*** EXTRACTED INFORMATION ***
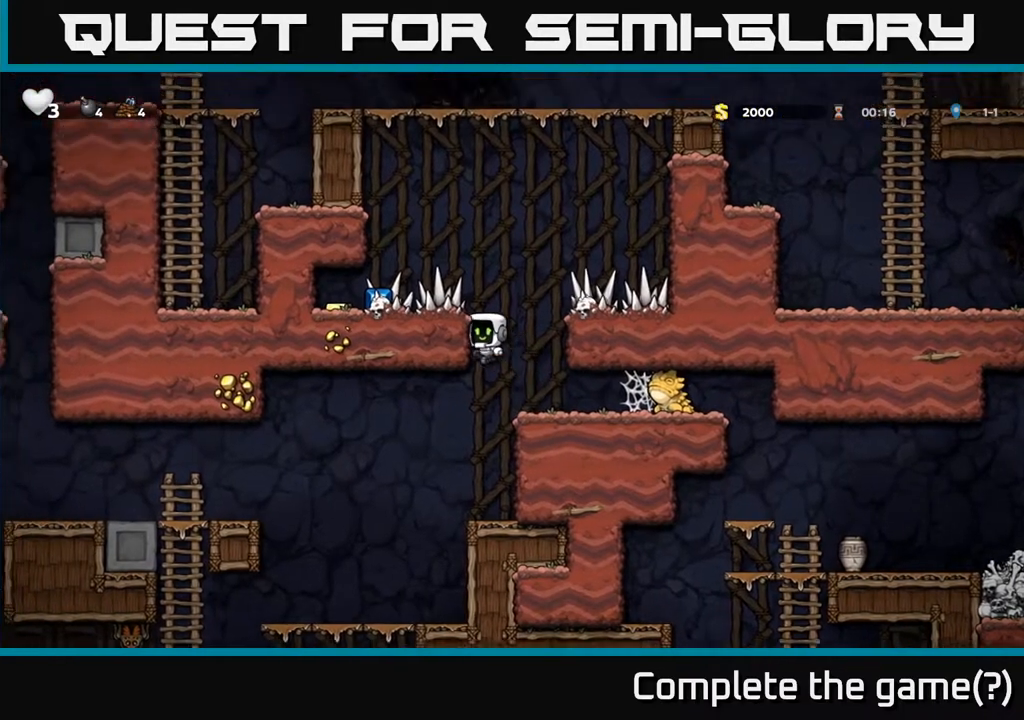
{"buttons": [], "left_stick": "left", "right_stick": "center", "events": [[283, "A", "down"], [367, "A", "up"]]}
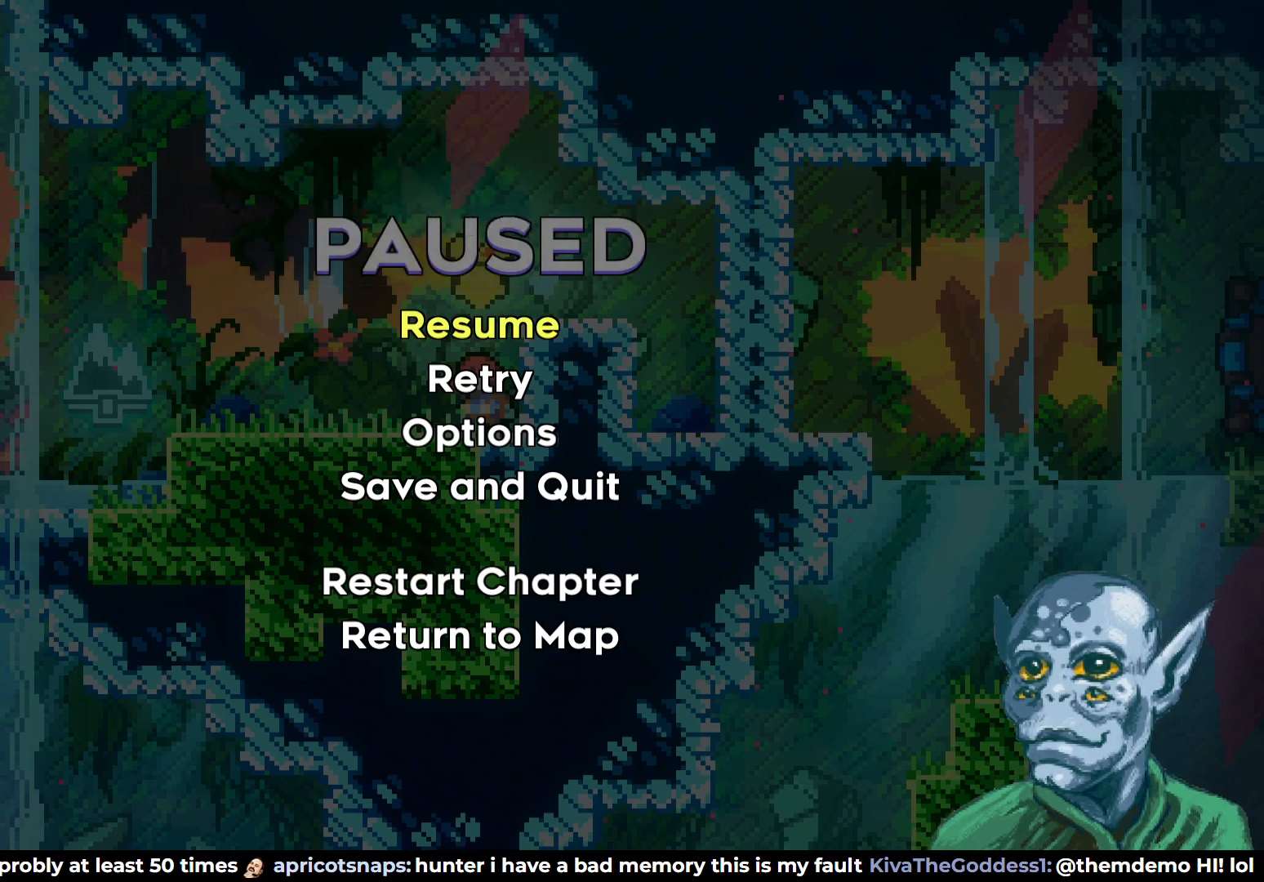
Gameplay with a controller (PlayStation layout); each line is a JSON object with the inputs held at the frame after it. "events" lists button and stick changes between this image and that frame as [ms after this image, input, new state], when the widget could be followed in between.
{"buttons": [], "left_stick": "center", "right_stick": "center", "events": [[233, "DPAD_DOWN", "down"], [333, "DPAD_DOWN", "up"]]}
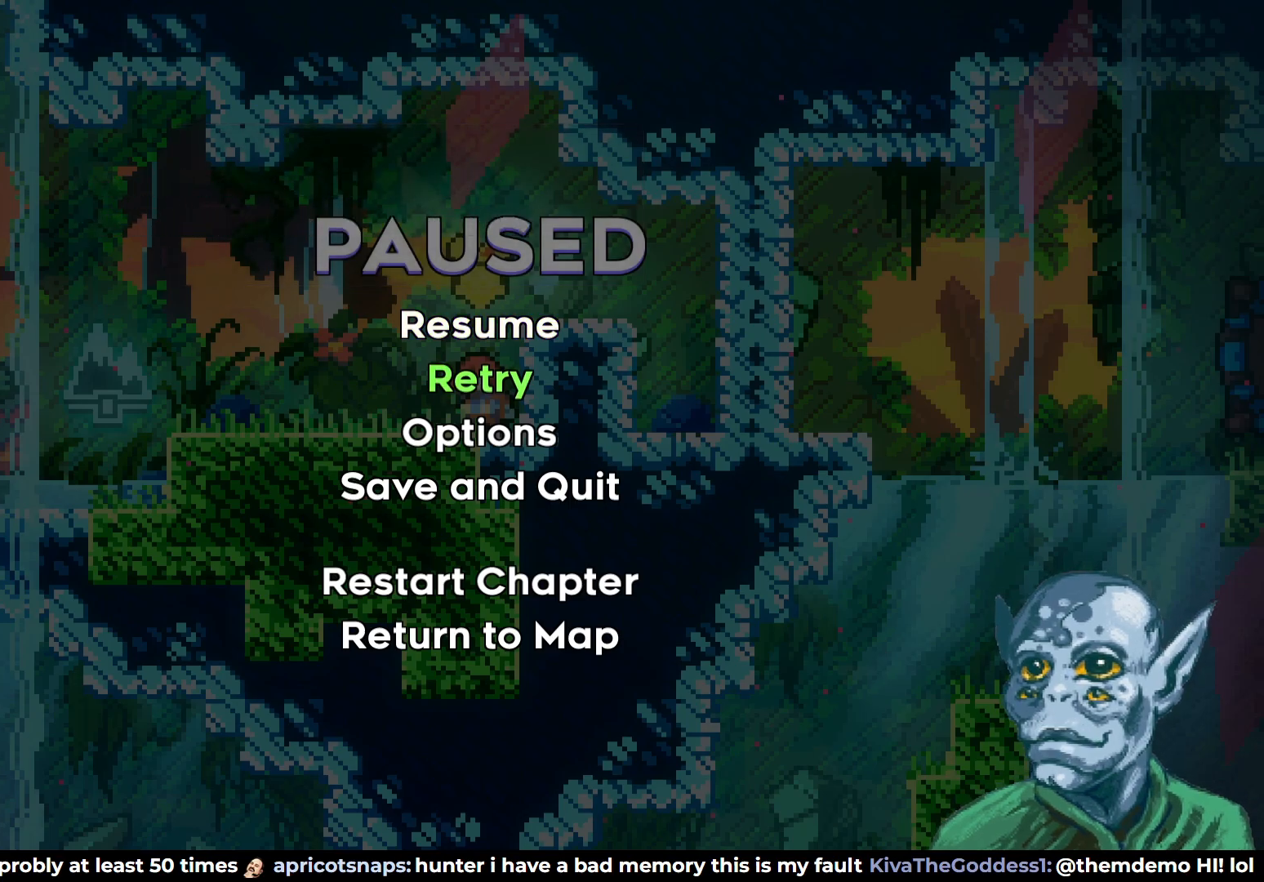
{"buttons": [], "left_stick": "center", "right_stick": "center", "events": [[33, "DPAD_UP", "down"], [133, "DPAD_UP", "up"], [317, "CROSS", "down"], [433, "CROSS", "up"]]}
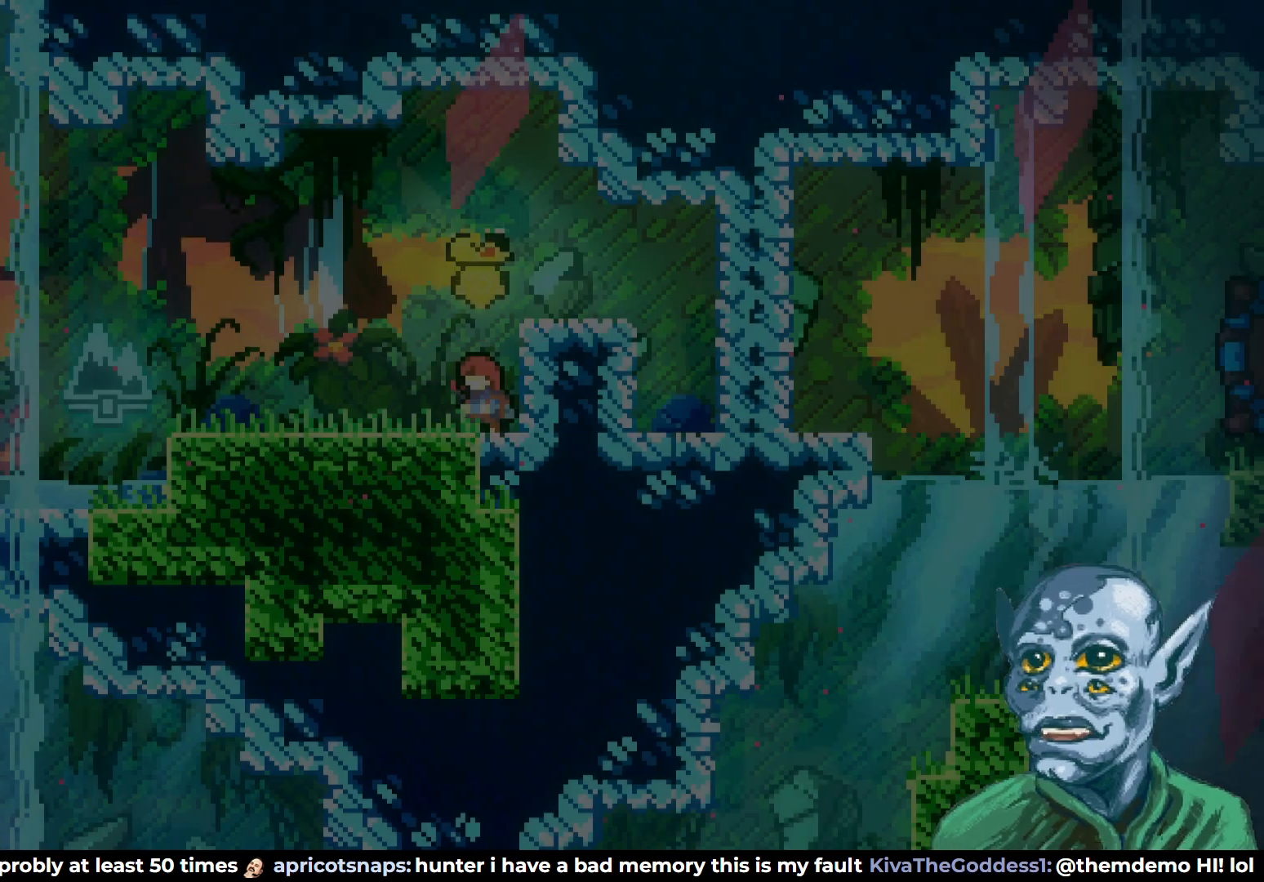
{"buttons": ["DPAD_LEFT"], "left_stick": "center", "right_stick": "center", "events": [[133, "DPAD_LEFT", "down"]]}
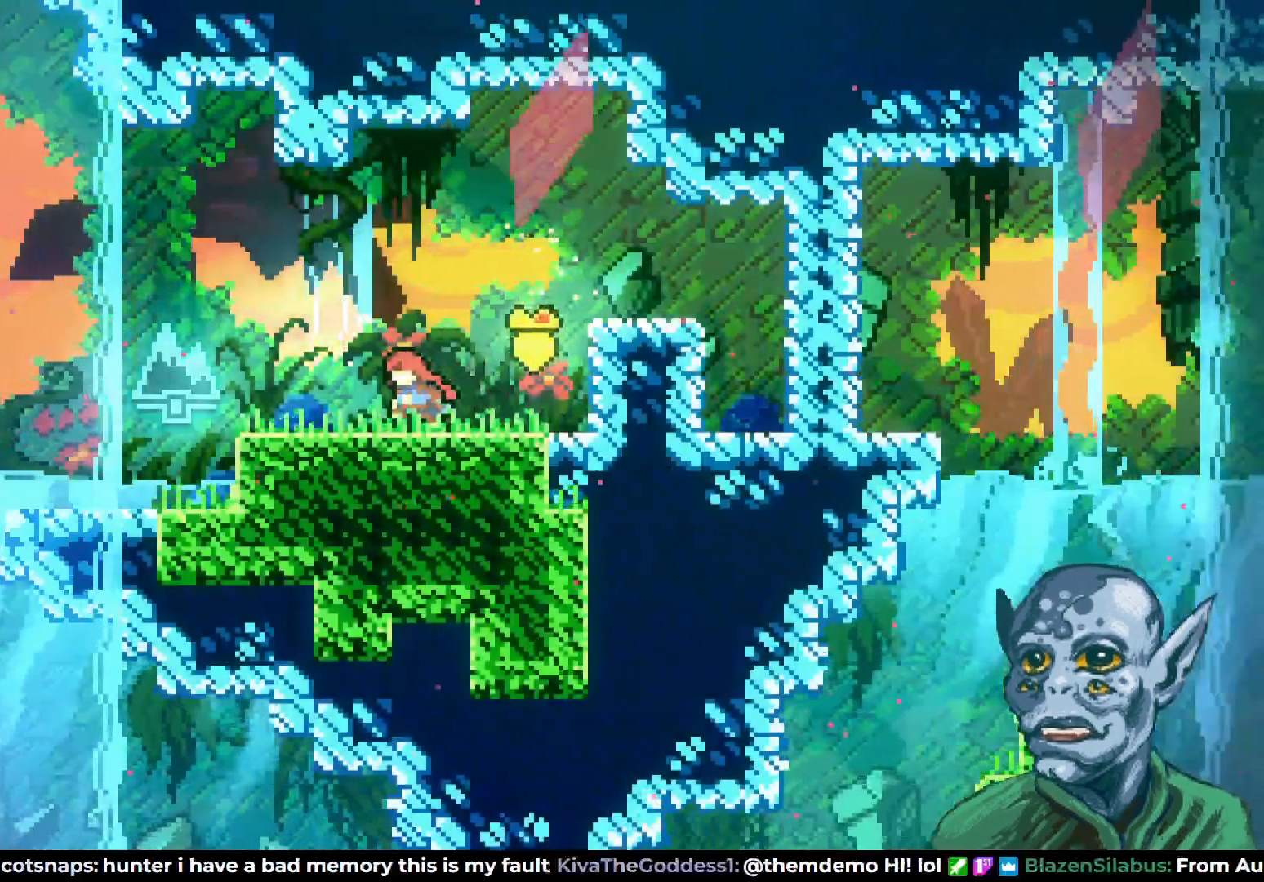
{"buttons": ["CROSS", "DPAD_LEFT"], "left_stick": "center", "right_stick": "center", "events": [[233, "CROSS", "down"]]}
*** End of EXTRACTED INFORMATION ***
TASK INSTRUCTIONS: Scan the lines above for the word "CROSS" and copy every one where it occurs.

EXERCISE SOLUTION:
{"buttons": [], "left_stick": "center", "right_stick": "center", "events": [[33, "DPAD_UP", "down"], [133, "DPAD_UP", "up"], [317, "CROSS", "down"], [433, "CROSS", "up"]]}
{"buttons": ["CROSS", "DPAD_LEFT"], "left_stick": "center", "right_stick": "center", "events": [[233, "CROSS", "down"]]}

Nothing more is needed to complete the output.